• _EXERCISE GOAL_
One line at a time, check the entries below for the word "bluetoothController", and copy each line that has it.

---------- PROVIDED RECORDS ----------

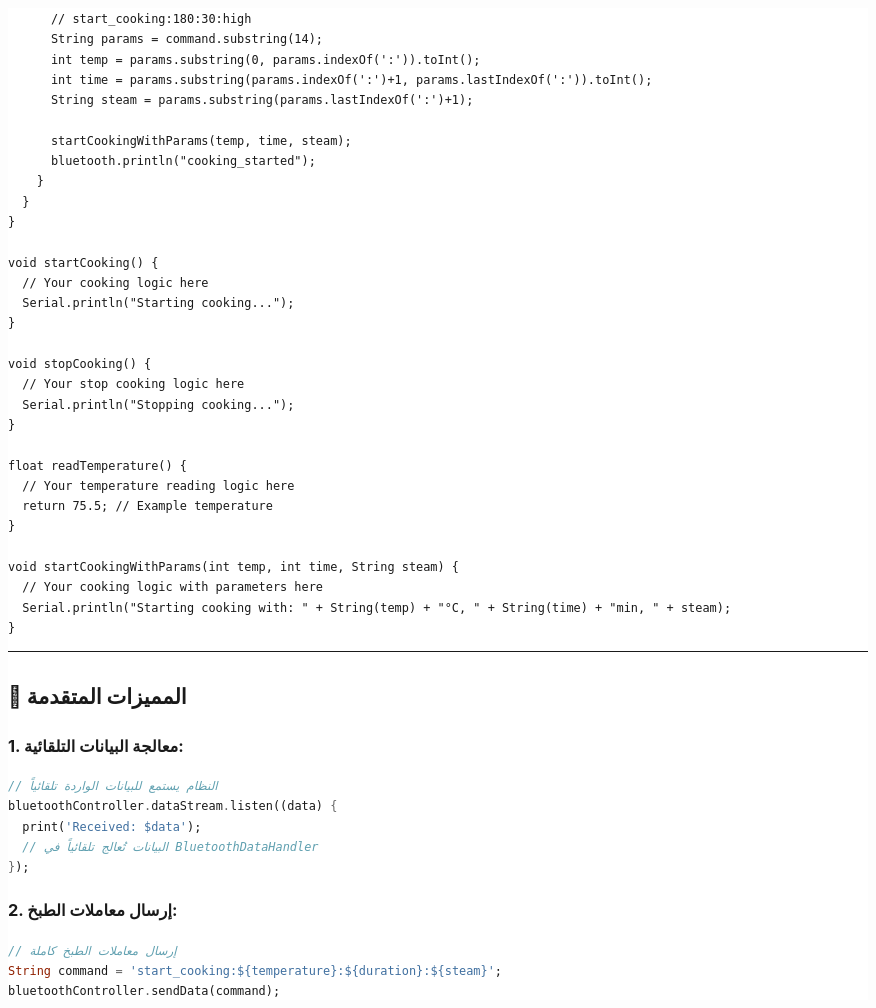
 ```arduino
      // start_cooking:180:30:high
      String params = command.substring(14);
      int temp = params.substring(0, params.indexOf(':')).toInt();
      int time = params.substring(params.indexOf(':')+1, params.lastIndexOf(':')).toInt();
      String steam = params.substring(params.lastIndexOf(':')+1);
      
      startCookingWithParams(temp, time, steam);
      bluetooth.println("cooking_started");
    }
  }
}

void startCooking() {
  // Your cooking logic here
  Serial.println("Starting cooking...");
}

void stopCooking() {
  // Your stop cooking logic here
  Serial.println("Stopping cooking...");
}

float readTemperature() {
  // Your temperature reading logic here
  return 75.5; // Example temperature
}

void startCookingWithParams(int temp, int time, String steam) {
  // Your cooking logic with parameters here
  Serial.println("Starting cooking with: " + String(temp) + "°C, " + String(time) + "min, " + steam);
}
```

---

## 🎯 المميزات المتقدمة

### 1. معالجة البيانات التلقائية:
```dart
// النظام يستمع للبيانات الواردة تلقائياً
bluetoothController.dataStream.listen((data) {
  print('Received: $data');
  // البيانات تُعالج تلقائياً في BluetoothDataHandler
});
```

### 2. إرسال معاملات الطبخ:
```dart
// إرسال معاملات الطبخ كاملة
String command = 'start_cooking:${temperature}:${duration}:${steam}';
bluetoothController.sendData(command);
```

----------

• _RESULT OF THE TASK_
bluetoothController.dataStream.listen((data) {
bluetoothController.sendData(command);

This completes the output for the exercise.